* [Problem]
Look through the lines of the material and count those containing "вузы". Give that count alone.

* [Dataset records]
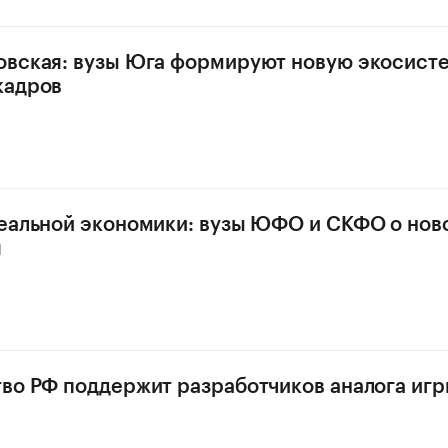
овская: вузы Юга формируют новую экосист
кадров
еальной экономики: вузы ЮФО и СКФО о нов
я
во РФ поддержит разработчиков аналога игр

* [Answer to this task]
2